Uni gegen Nestschmutz

Uni Düsseldorf zensiert Lehrstuhlinhaberin. Die Medienwissenschaftlerin geißelte die Überlast am Fachbereich – Uni und Uni-TÜV sehen das anders

Auf der Internetadresse werden „technische Gründe“ für die Seitensperrung angeführt

AUS DÜSSELDORFSVEN PRANGE

An der Heinrich-Heine-Uni in Düsseldorf geht Rektor Alfons Labisch mit rigiden Mitteln gegen eine aufmüpfige Professorin vor. Deren Internetseite wurde auf Anweisung des Rektors gesperrt, der E-Mail-Account gekappt. Das ist das erste Mal, dass die Universität so einen Schritt gegen einen ihrer Wissenschaftler unternimmt. „Aus hochschulinternen Gründen“, wie Uni-Sprecher Rolf Willhardt erklärt.

Es handele sich um „einen ganz normalen Schritt.“ Im Übrigen laufe gegen die Lehrstuhlinhaberin für Medienwissenschaften, die Professorin Karin Böhme-Dürr ein Disziplinarverfahren. Zu den Gründen will die Uni keine Stellung nehmen, das sei Sache des Landesministeriums für Wissenschaften. Doch das verweist auf den Datenschutz und lehnt jeden Kommentar ab. Die Gewerkschaft für Erziehung und Wissenschaft (GEW) ist verwundert: „Das ist ein höchst ungewöhnlicher Schritt. Gerade bei einer Professorin, bei der die Kommunikation nach außen zur Arbeit gehört“, urteilt GEW-Justiziar Paul Michel. „Ich weiß von keinem ähnlichen Fall.“

Auf der angestammten Internetadresse werden derweil „technische Gründe“ für die Sperrung der Seite angeführt. Dass diese Gründe mitnichten technisch sind, lässt der Ursprung des Konflikts zwischen dem zuständigen Sozialwissenschaftlichen Institut der Heine-Uni und der Medienwissenschaftlerin vermuten. Stein des Anstoßes: Trotz Einrichtung eines zweiten Lehrstuhls und einer Junior-Professur hält Karin Böhme-Dürr die Medienwissenschaften in der Landeshauptstadt für personell unterbesetzt.

Das Sowi-Institut klagt zwar auch über Personalknappheit, sieht die Situation aber nicht so dramatisch. Rückendeckung bekamen die Sozialwissenschaftler im letzten Jahr vom Stifterverband der deutschen Wirtschaft und dem „Uni-Tüv“ AQAS. Der Stifterverband zeichnete den Bachelor-Studiengang Sozialwissenschaften – der beansprucht die meisten Personalkapazitäten am Lehrstuhl für Medienwissenschaften – als einen von deutschlandweit drei vorbildlich reformierten Studiengängen aus. Der AQAS verlieh dem gleichen Studiengang die erwünschte Zertifizierung. Von eklatanten Personalengpässen war da keine Rede.
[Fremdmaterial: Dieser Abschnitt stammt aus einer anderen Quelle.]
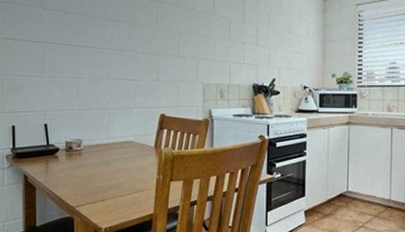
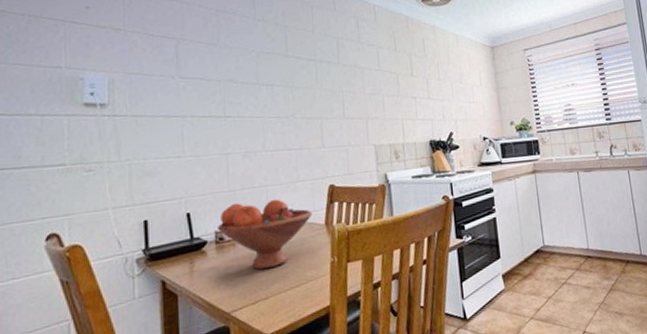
fruit bowl: none [68,120,145,177] -> present [218,199,313,270]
Karin Böhme-Dürr sieht das anders und wütete öffentlich gegen Studiengang und Institut. In Briefen an Stifterverbands-Schirmherr Bundespräsident Johannes Rau, den AQAS-Rat und auf ihrer Website wirft die Professorin ihren Kollegen am Institut Irreführung der beiden Verbände vor. Sie fordert die Aberkennung von Preis und AQAS-Zertifikat. Vertreter der Heine-Uni stützen dagegen die Darstellung des Sozialwissenschaftlichen Instituts. Wie lange die Sperrung von Böhme-Dürrs Online-Aktivitäten andauert, konnte Uni-Sprecher Willhardt der taz nicht sagen. Er gehe aber davon aus, dass dies eine befristete Maßnahme sei.
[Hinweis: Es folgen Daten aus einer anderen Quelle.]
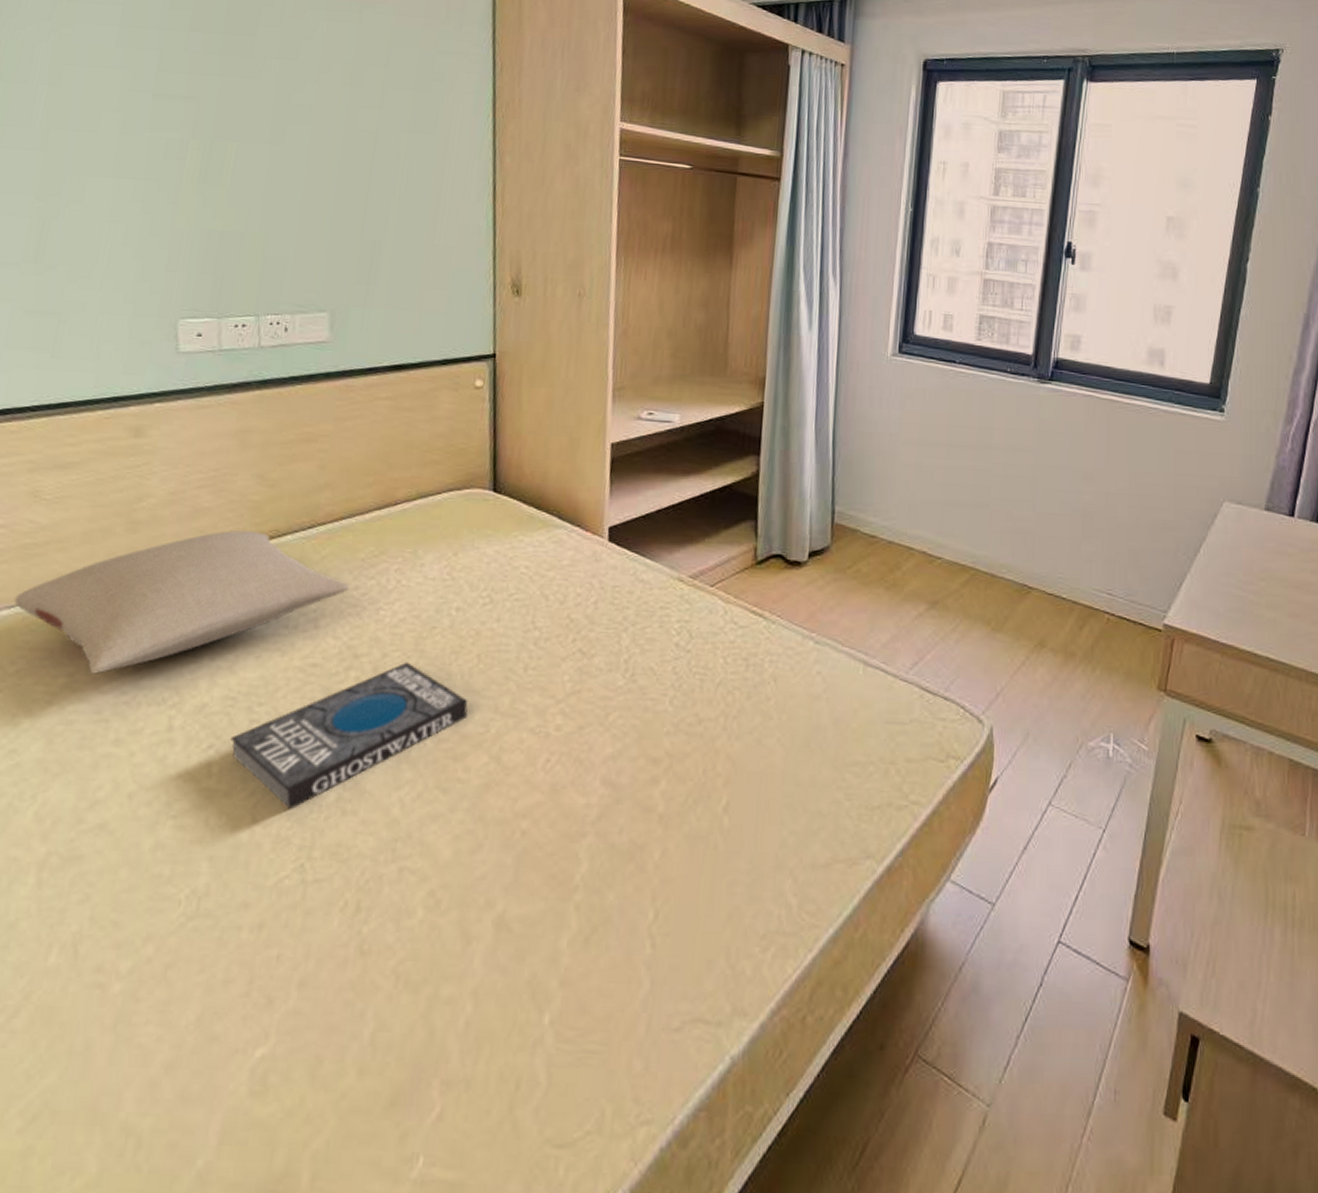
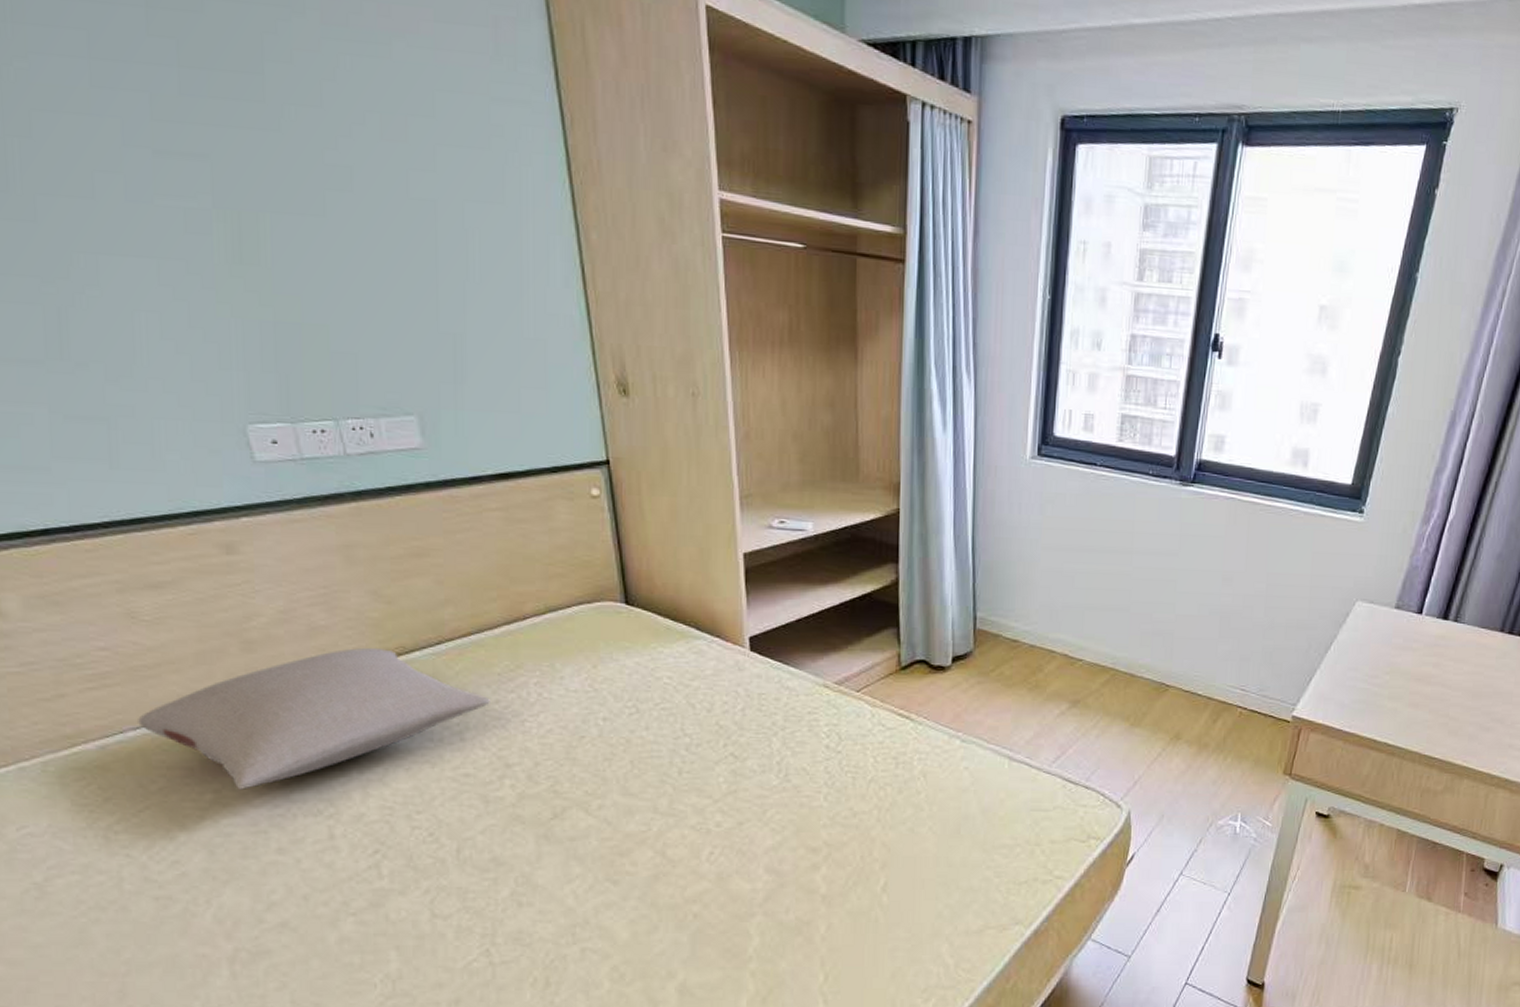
book: present [230,662,468,810] -> none [395,769,627,905]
Bei den Studenten stößt der Knatsch auf ein geteiltes Echo. Bereits im letzten Jahr hatte sich die Fachschaft auf die Seite des Instituts gestellt. „Ihr Verhalten ist untragbar. Sie haben das Vertrauen der Studierenden verspielt“, hieß es in einem offenen Brief an Karin Böhme-Dürr. Die jetzige Aktion des Rektors findet dagegen keine ungeteilte Zustimmung: „Die Sperrung der Website ist doch arg drastisch“, kritisiert ein Student. Karin Böhme-Dürr war für die taz nicht zu erreichen.